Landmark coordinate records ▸
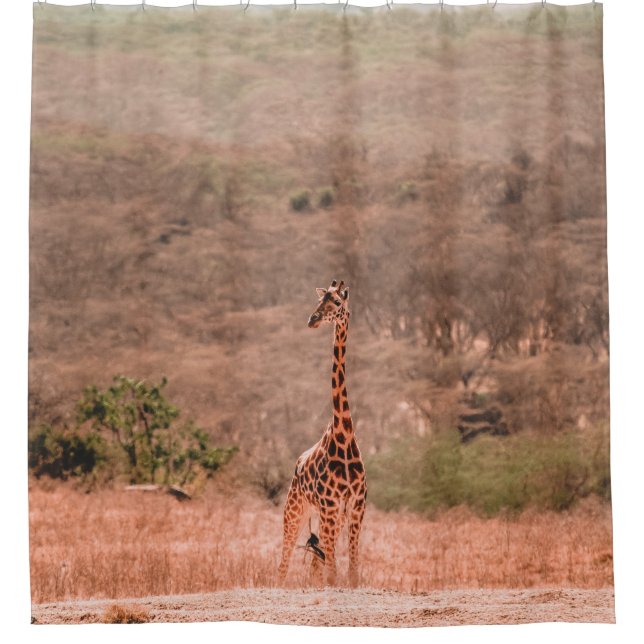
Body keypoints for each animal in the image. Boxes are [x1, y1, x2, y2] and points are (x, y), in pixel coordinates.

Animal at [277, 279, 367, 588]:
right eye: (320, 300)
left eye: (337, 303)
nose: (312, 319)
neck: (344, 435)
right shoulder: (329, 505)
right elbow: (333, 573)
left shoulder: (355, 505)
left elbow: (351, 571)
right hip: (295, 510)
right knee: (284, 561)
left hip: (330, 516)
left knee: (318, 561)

EXERCISE ▸ Every last line above must be reproduced as written, and no pictures belong in the copy.

SOLUTION TO THIS TASK ▸
Body keypoints for each animal in the image. Boxes are [x1, y1, x2, y2] and points are (x, y), in pixel coordinates.

Animal at [277, 279, 367, 588]:
right eye: (320, 300)
left eye: (337, 303)
nose: (312, 319)
neck: (344, 435)
right shoulder: (329, 505)
right elbow: (333, 573)
left shoulder: (355, 505)
left elbow: (351, 571)
right hip: (295, 510)
right knee: (284, 561)
left hip: (330, 516)
left knee: (318, 561)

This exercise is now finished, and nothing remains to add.